Quote the blog entry below, about weather in New York and Madison, in full and word for word, leaving out the records.

[[ Document segment open ]]

Monday, June 28, 2010


We decided to leave around seven in the morning. We wanted to be in Chicago around ten. Friday had started out warm and clear. We hadn’t hit any really hot humid weather yet. I had to remind myself it was still spring, summer wasn’t going to officially start for another couple of days. In New York you could count the number of perfect days in a year on one hand. In New York, even if Al Roker had predicted a sunny day, a grey haze would come hand-in-hand with the sun preventing visibility from extending much beyond the island. In Madison, this year, we’ve already had more perfect days than I could count using both hands. If it’s sunny here you can see miles of rolling hills, painted in amber and emerald green under a cerulean blue sky. This is one of the big differences between New York and Madison, where Madison has the edge.

[[ Document segment closed ]]
[[ Dataset records open ]]

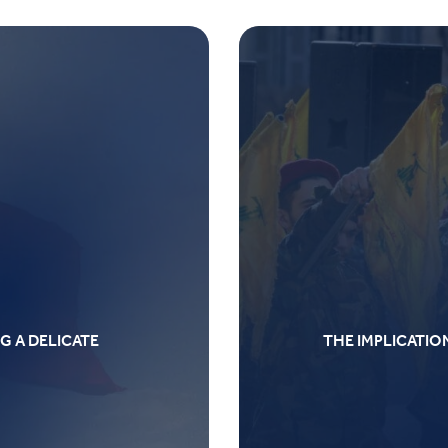
G A DELICATE
THE IMPLICATIO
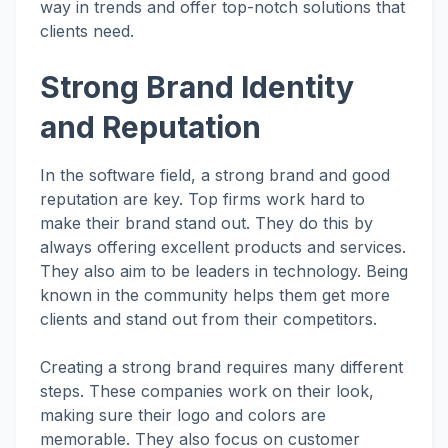
way in trends and offer top-notch solutions that
clients need.
Strong Brand Identity
and Reputation
In the software field, a strong brand and good
reputation are key. Top firms work hard to
make their brand stand out. They do this by
always offering excellent products and services.
They also aim to be leaders in technology. Being
known in the community helps them get more
clients and stand out from their competitors.
Creating a strong brand requires many different
steps. These companies work on their look,
making sure their logo and colors are
memorable. They also focus on customer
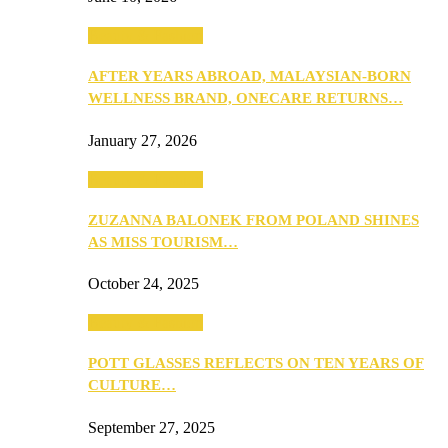
Beauty & Fashion
AFTER YEARS ABROAD, MALAYSIAN-BORN
WELLNESS BRAND, ONECARE RETURNS…
January 27, 2026
Beauty & Fashion
ZUZANNA BALONEK FROM POLAND SHINES
AS MISS TOURISM…
October 24, 2025
Beauty & Fashion
POTT GLASSES REFLECTS ON TEN YEARS OF
CULTURE…
September 27, 2025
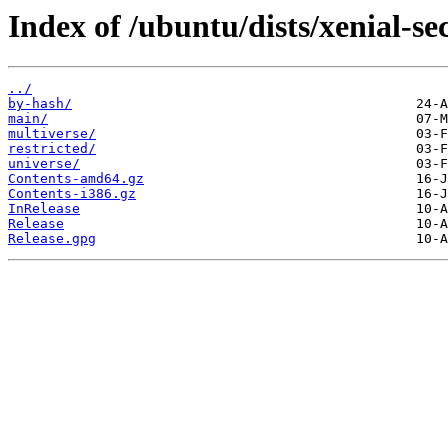
Index of /ubuntu/dists/xenial-se
../
by-hash/
main/
multiverse/
restricted/
universe/
Contents-amd64.gz
Contents-i386.gz
InRelease
Release
Release.gpg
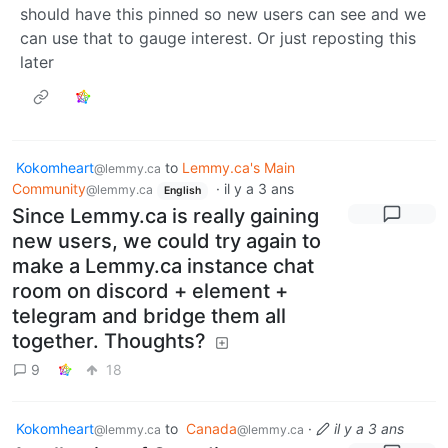
should have this pinned so new users can see and we
can use that to gauge interest. Or just reposting this
later
Kokomheart
to
Lemmy.ca's Main
@lemmy.ca
Community
·
il y a 3 ans
@lemmy.ca
English
Since Lemmy.ca is really gaining
new users, we could try again to
make a Lemmy.ca instance chat
room on discord + element +
telegram and bridge them all
together. Thoughts?
9
18
Kokomheart
to
Canada
·
il y a 3 ans
@lemmy.ca
@lemmy.ca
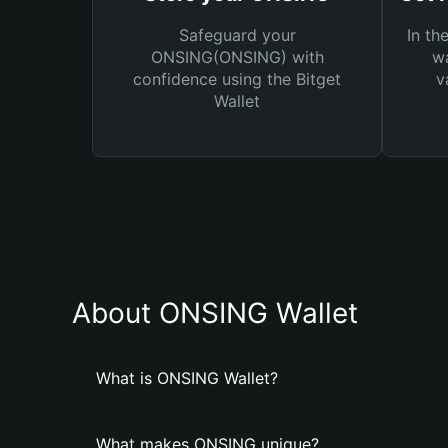
Safeguard your
In th
ONSING(ONSING) with
wa
confidence using the Bitget
v
Wallet
About ONSING Wallet
What is ONSING Wallet?
What makes ONSING unique?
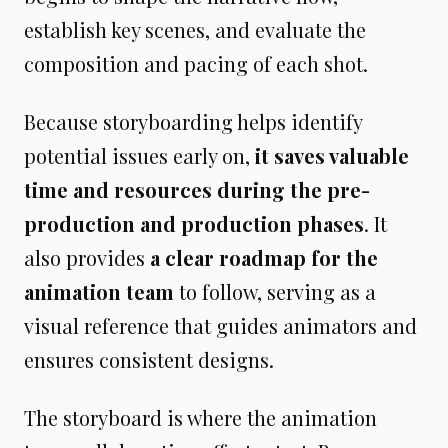
establish key scenes, and evaluate the
composition and pacing of each shot.
Because storyboarding helps identify
potential issues early on,
it saves valuable
time and resources during the pre-
production and production phases
. It
also provides
a clear roadmap for the
animation team
to follow, serving as a
visual reference that guides animators and
ensures consistent designs.
The storyboard is where the animation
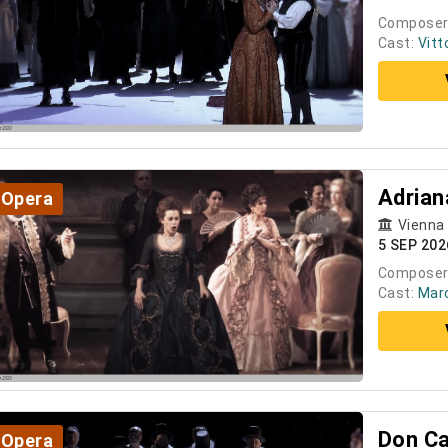
Composer
Cast:
Vitt
Adrian
Opera
Vienna
5 SEP 202
Composer
Cast:
Marc
Don Ca
Opera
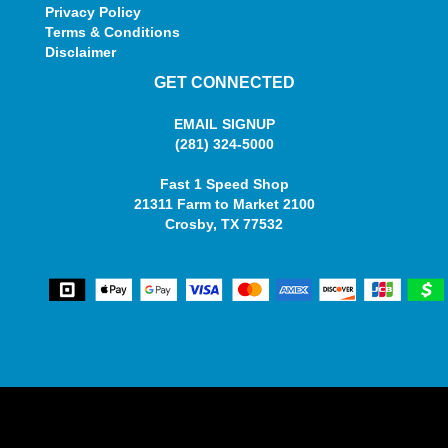
Privacy Policy
Terms & Conditions
Disclaimer
GET CONNECTED
EMAIL SIGNUP
(281) 324-5000
Fast 1 Speed Shop
21311 Farm to Market 2100
Crosby, TX 77532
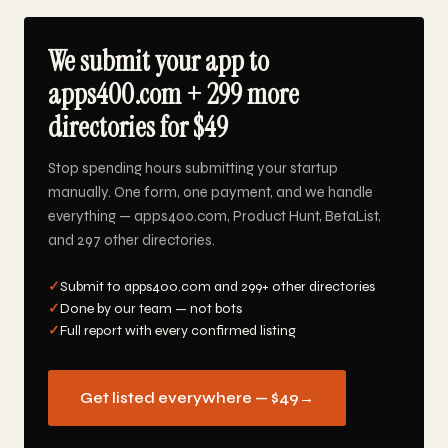
We submit your app to
apps400.com + 299 more
directories for $49
Stop spending hours submitting your startup
manually. One form, one payment, and we handle
everything — apps400.com, Product Hunt, BetaList,
and 297 other directories.
✓
Submit to apps400.com and 299+ other directories
✓
Done by our team — not bots
✓
Full report with every confirmed listing
Get listed everywhere — $49
→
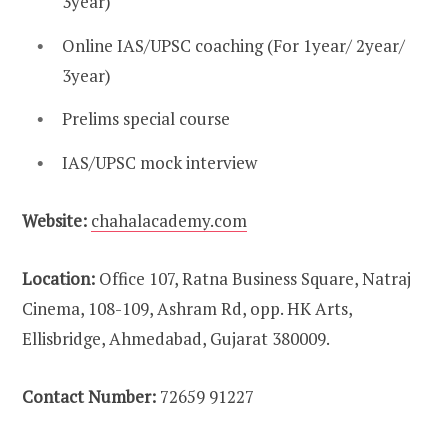
3year)
Online IAS/UPSC coaching (For 1year/ 2year/
3year)
Prelims special course
IAS/UPSC mock interview
Website:
chahalacademy.com
Location:
Office 107, Ratna Business Square, Natraj
Cinema, 108-109, Ashram Rd, opp. HK Arts,
Ellisbridge, Ahmedabad, Gujarat 380009.
Contact Number:
72659 91227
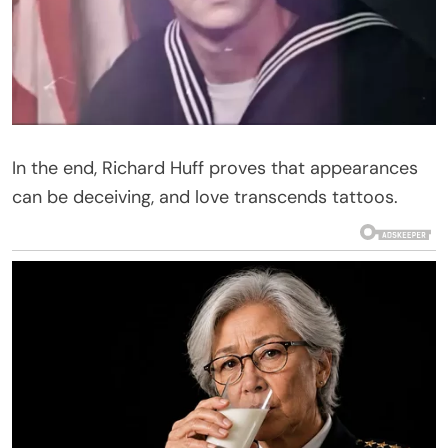
In the end, Richard Huff proves that appearances
can be deceiving, and love transcends tattoos.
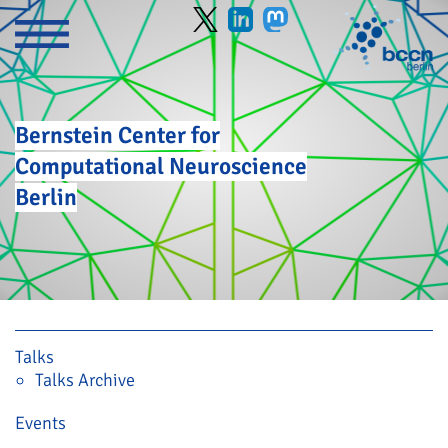
Bernstein Center for
Computational Neuroscience
Berlin
Skip navigation
Talks
Talks Archive
Events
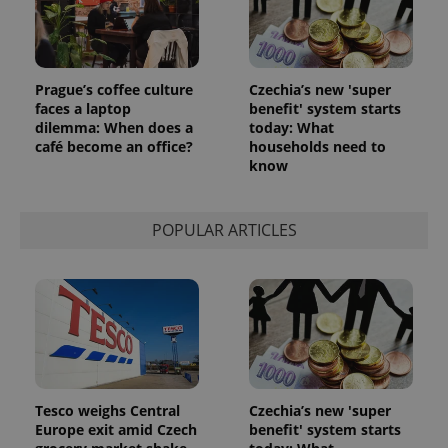
Prague’s coffee culture
Czechia’s new 'super
faces a laptop
benefit' system starts
dilemma: When does a
today: What
café become an office?
households need to
know
POPULAR ARTICLES
Tesco weighs Central
Czechia’s new 'super
Europe exit amid Czech
benefit' system starts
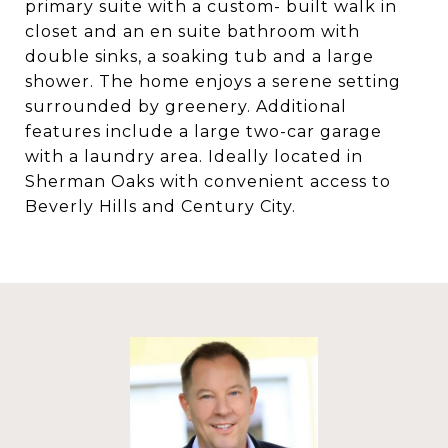
primary suite with a custom- built walk in
closet and an en suite bathroom with
double sinks, a soaking tub and a large
shower. The home enjoys a serene setting
surrounded by greenery. Additional
features include a large two-car garage
with a laundry area. Ideally located in
Sherman Oaks with convenient access to
Beverly Hills and Century City.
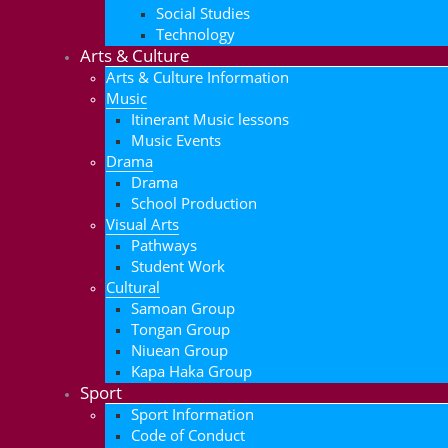
Social Studies
Technology
Arts & Culture
Arts & Culture Information
Music
Itinerant Music lessons
Music Events
Drama
Drama
School Production
Visual Arts
Pathways
Student Work
Cultural
Samoan Group
Tongan Group
Niuean Group
Kapa Haka Group
Sport
Sport Information
Code of Conduct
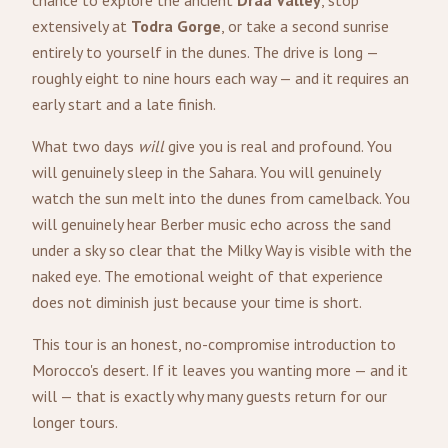
chance to explore the ancient
Draa Valley
, stop
extensively at
Todra Gorge
, or take a second sunrise
entirely to yourself in the dunes. The drive is long —
roughly eight to nine hours each way — and it requires an
early start and a late finish.
What two days
will
give you is real and profound. You
will genuinely sleep in the Sahara. You will genuinely
watch the sun melt into the dunes from camelback. You
will genuinely hear Berber music echo across the sand
under a sky so clear that the Milky Way is visible with the
naked eye. The emotional weight of that experience
does not diminish just because your time is short.
This tour is an honest, no-compromise introduction to
Morocco's desert. If it leaves you wanting more — and it
will — that is exactly why many guests return for our
longer tours.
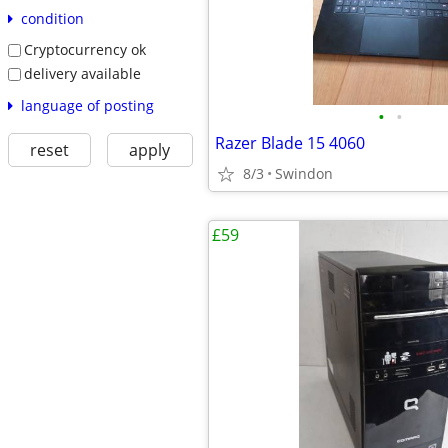
condition
Cryptocurrency ok
delivery available
language of posting
•
•
Razer Blade 15 4060
reset
apply
8/3
Swindon
£59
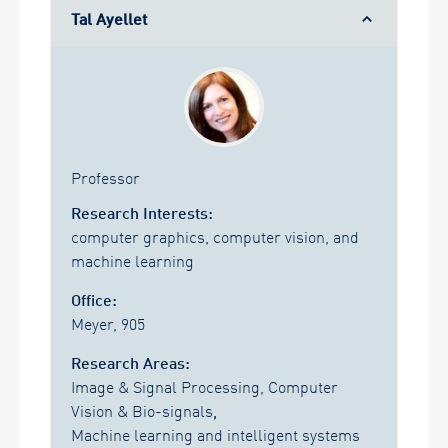
Tal Ayellet
Professor
Research Interests:
computer graphics, computer vision, and
machine learning
Office:
Meyer, 905
Research Areas:
Image & Signal Processing, Computer
Vision & Bio-signals
,
Machine learning and intelligent systems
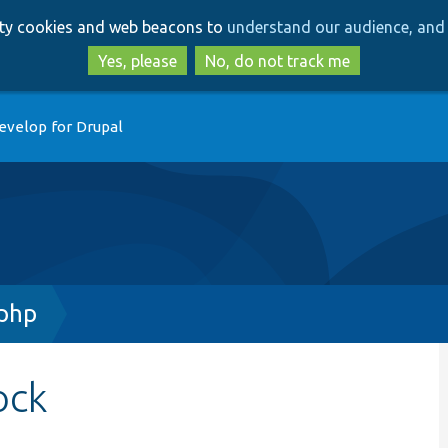
Skip
Skip
arty cookies and web beacons to
understand our audience, and 
to
to
main
search
Yes, please
No, do not track me
content
evelop for Drupal
.php
ock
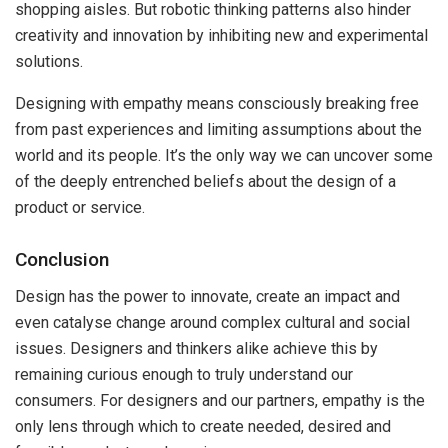
shopping aisles. But robotic thinking patterns also hinder
creativity and innovation by inhibiting new and experimental
solutions.
Designing with empathy means consciously breaking free
from past experiences and limiting assumptions about the
world and its people. It’s the only way we can uncover some
of the deeply entrenched beliefs about the design of a
product or service.
Conclusion
Design has the power to innovate, create an impact and
even catalyse change around complex cultural and social
issues. Designers and thinkers alike achieve this by
remaining curious enough to truly understand our
consumers. For designers and our partners, empathy is the
only lens through which to create needed, desired and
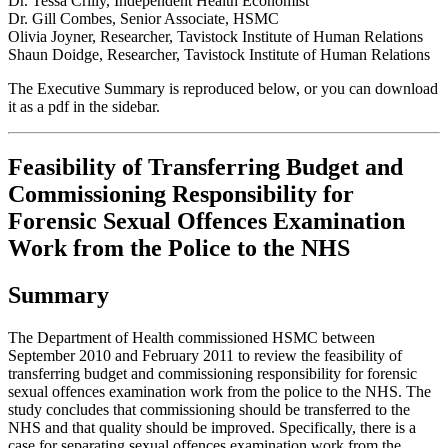
Dr. Tessa Crilly, Independent Health Economist
Dr. Gill Combes, Senior Associate, HSMC
Olivia Joyner, Researcher, Tavistock Institute of Human Relations
Shaun Doidge, Researcher, Tavistock Institute of Human Relations
The Executive Summary is reproduced below, or you can download
it as a pdf in the sidebar.
Feasibility of Transferring Budget and
Commissioning Responsibility for
Forensic Sexual Offences Examination
Work from the Police to the NHS
Summary
The Department of Health commissioned HSMC between
September 2010 and February 2011 to review the feasibility of
transferring budget and commissioning responsibility for forensic
sexual offences examination work from the police to the NHS. The
study concludes that commissioning should be transferred to the
NHS and that quality should be improved. Specifically, there is a
case for separating sexual offences examination work from the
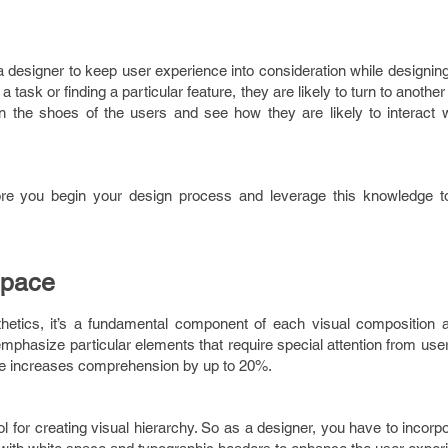
 a designer to keep user experience into consideration while designin
task or finding a particular feature, they are likely to turn to another 
in the shoes of the users and see how they are likely to interact w
fore you begin your design process and leverage this knowledge t
Space
hetics, it’s a fundamental component of each visual composition 
 emphasize particular elements that require special attention from use
ace increases comprehension by up to 20%.
ool for creating visual hierarchy. So as a designer, you have to incorp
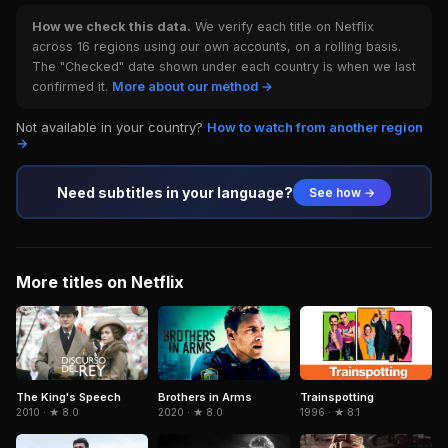
How we check this data.
We verify each title on Netflix
across 16 regions using our own accounts, on a rolling basis.
The "Checked" date shown under each country is when we last
confirmed it.
More about our method →
Not available in your country?
How to watch from another region
→
Need subtitles in your language?
See how →
More titles on Netflix
Brothers in Arms
Trainspotting
The King's Speech
2020 · ★ 8.0
1996 · ★ 8.1
2010 · ★ 8.0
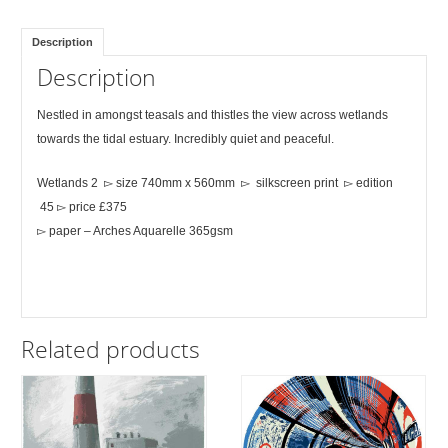
Description
Description
Nestled in amongst teasals and thistles the view across wetlands
towards the tidal estuary. Incredibly quiet and peaceful.
Wetlands 2 ▻ size 740mm x 560mm ▻ silkscreen print ▻ edition
45 ▻ price £375
▻ paper – Arches Aquarelle 365gsm
Related products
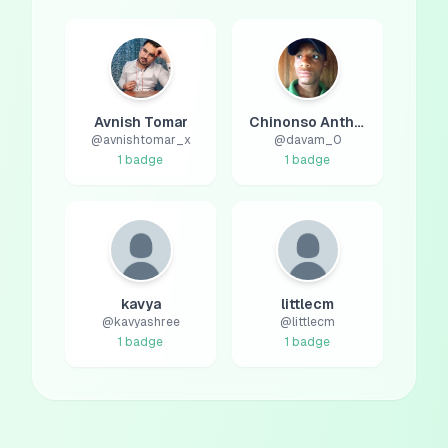
Avnish Tomar
Chinonso Anthony
@
avnishtomar_x
@
davam_0
1
badge
1
badge
kavya
littlecm
@
kavyashree
@
littlecm
1
badge
1
badge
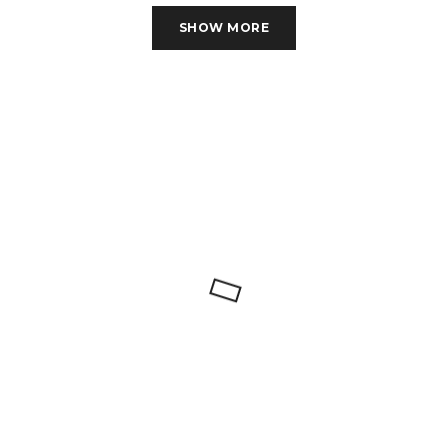
MONROE-BR-04
MONROE 3 PC SET
SHOW MORE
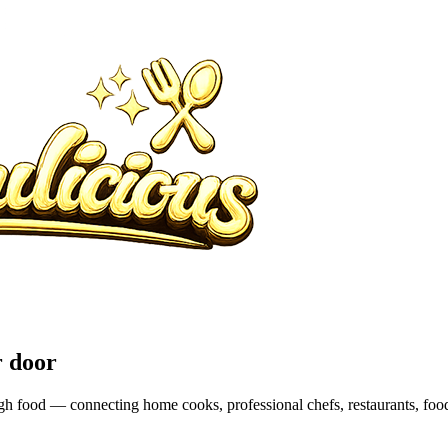
r door
rough food — connecting home cooks, professional chefs, restaurants, fo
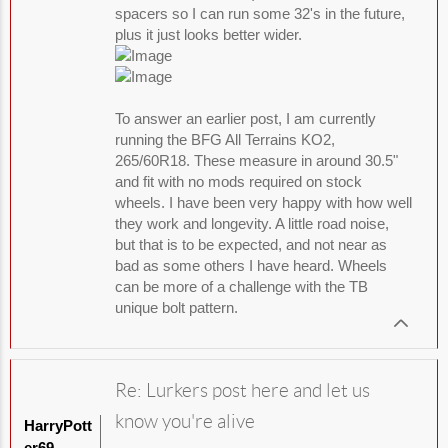
spacers so I can run some 32's in the future,
plus it just looks better wider.
To answer an earlier post, I am currently
running the BFG All Terrains KO2,
265/60R18. These measure in around 30.5"
and fit with no mods required on stock
wheels. I have been very happy with how well
they work and longevity. A little road noise,
but that is to be expected, and not near as
bad as some others I have heard. Wheels
can be more of a challenge with the TB
unique bolt pattern.
Re: Lurkers post here and let us
know you're alive
HarryPott
er69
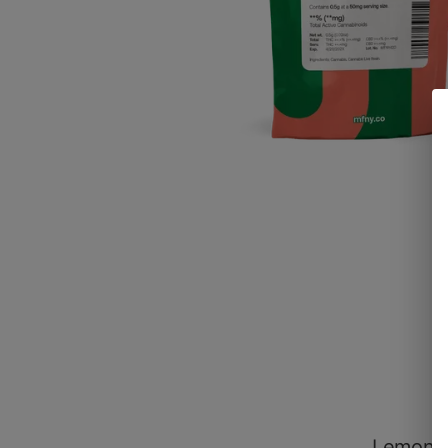
Lemon T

[[ Dataset records closed ]]

- Output for this task
Monday, June 28, 2010


We decided to leave around seven in the morning. We wanted to be in Chicago around ten. Friday had started out warm and clear. We hadn’t hit any really hot humid weather yet. I had to remind myself it was still spring, summer wasn’t going to officially start for another couple of days. In New York you could count the number of perfect days in a year on one hand. In New York, even if Al Roker had predicted a sunny day, a grey haze would come hand-in-hand with the sun preventing visibility from extending much beyond the island. In Madison, this year, we’ve already had more perfect days than I could count using both hands. If it’s sunny here you can see miles of rolling hills, painted in amber and emerald green under a cerulean blue sky. This is one of the big differences between New York and Madison, where Madison has the edge.